Die moderne Müllerei eröffnet neue Chancen und Perspektiven für junge Menschen in der Region. Leni-Sophie Wilck ist ein lebendiges Beispiel dafür, wie Innovation und Tradition Hand in Hand gehen können. Ihr Ehrgeiz für das Müllerhandwerk trägt nicht nur zur Aufrechterhaltung einer langen Handwerkstradition bei, sondern zeigt auch, dass Diversifizierung in männerdominierten Berufsgruppen in der Lausitz möglich und nötig ist. Die „krasse Lausitz“ ist eine Region, wo es möglich ist, solche Klischees zu brechen.

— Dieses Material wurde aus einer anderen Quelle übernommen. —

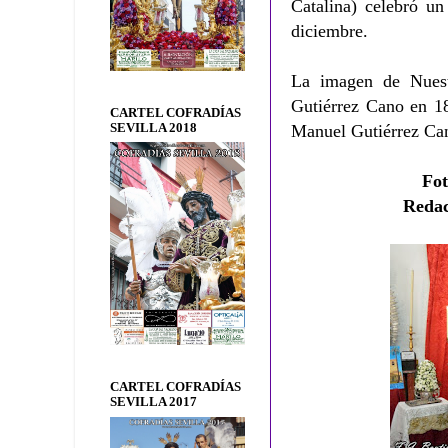
Catalina) celebró un
diciembre.
La imagen de Nuest
Gutiérrez Cano en 18
CARTEL COFRADÍAS
SEVILLA 2018
Manuel Gutiérrez Ca
Fo
Reda
CARTEL COFRADÍAS
SEVILLA 2017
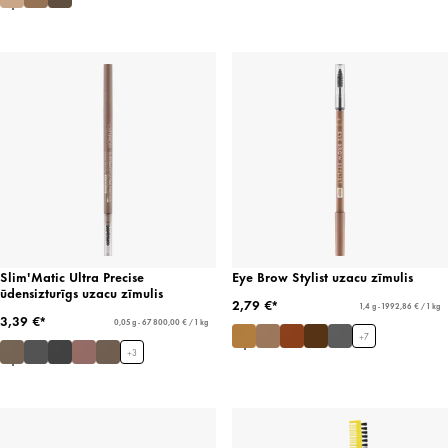
Slim'Matic Ultra Precise
Eye Brow Stylist uzacu zīmulis
ūdensizturīgs uzacu zīmulis
2,79 €*
1,4 g - 1992,86 € / 1 kg
3,39 €*
0,05 g - 67 800,00 € / 1 kg
+
7
+
3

Wer durch Vetschau fährt, wird von den großen Türmen der Schälmühle begrüßt. Die Mühle, die seit 1995 im Besitz der Familie Kümmel ist, entwickelte sich unter der Führung der Familie zu einem bedeutenden Ausbildungsort in der Region. Seit 2001 produziert die Schälmühle Gebr. Kümmel + Co. nicht nur Getreideflocken, sondern auch eine breite Palette von Backmischungen und Spezialmehlen. Der Mühlenbetrieb wird weiterhin von der Familie geführt und beschäftigt derzeit rund 50 Mitarbeitende. Das Unternehmen ist zudem der einzige Ausbildungsstandort in der Lausitz für Verfahrenstechnolog*innen in der Mühlen- und Getreidewirtschaft mit der Fachrichtung Müllerei. Zur Familie gehört zudem auch die Spreewaldmühle in Burg.
Die Geschichte von Leni-Sophie Wilck ist nicht nur ein Beispiel für den Erfolg einer jungen Frau in einem vermeintlichen "Männerberuf", sondern auch ein Zeichen für den Fortschritt in Richtung Geschlechtergerechtigkeit in der Lausitz. Das Bündnis der Kommunalen Gleichstellungsbeauftragten der Lausitz, das sich seit 2020 für mehr Geschlechtergerechtigkeit im Strukturwandel einsetzt, zeigt, dass die Region aktiv daran arbeitet, Frauen in allen Bereichen des Lebens gleichberechtigt zu integrieren. Unterstützt durch das TRAWOS Institut der Hochschule Zittau/Görlitz und die Initiative F wie Kraft – Frauen. Leben. Lausitz, strebt das Bündnis danach, Politik, Verwaltung und Gesellschaft für die Auswirkungen einer Gleichstellungsperspektive zu sensibilisieren. Eine nachhaltige und zukunftsfähige Entwicklung kann nur durch die Einbeziehung aller Geschlechter auf Augenhöhe erreicht werden. Daher ist es entscheidend, dass die Bedürfnisse und Perspektiven von Frauen im Strukturwandel angemessen berücksichtigt werden. Nur so kann die Lausitz ihr volles Potenzial entfalten und eine vielfältige, gerechte Zukunft gestalten.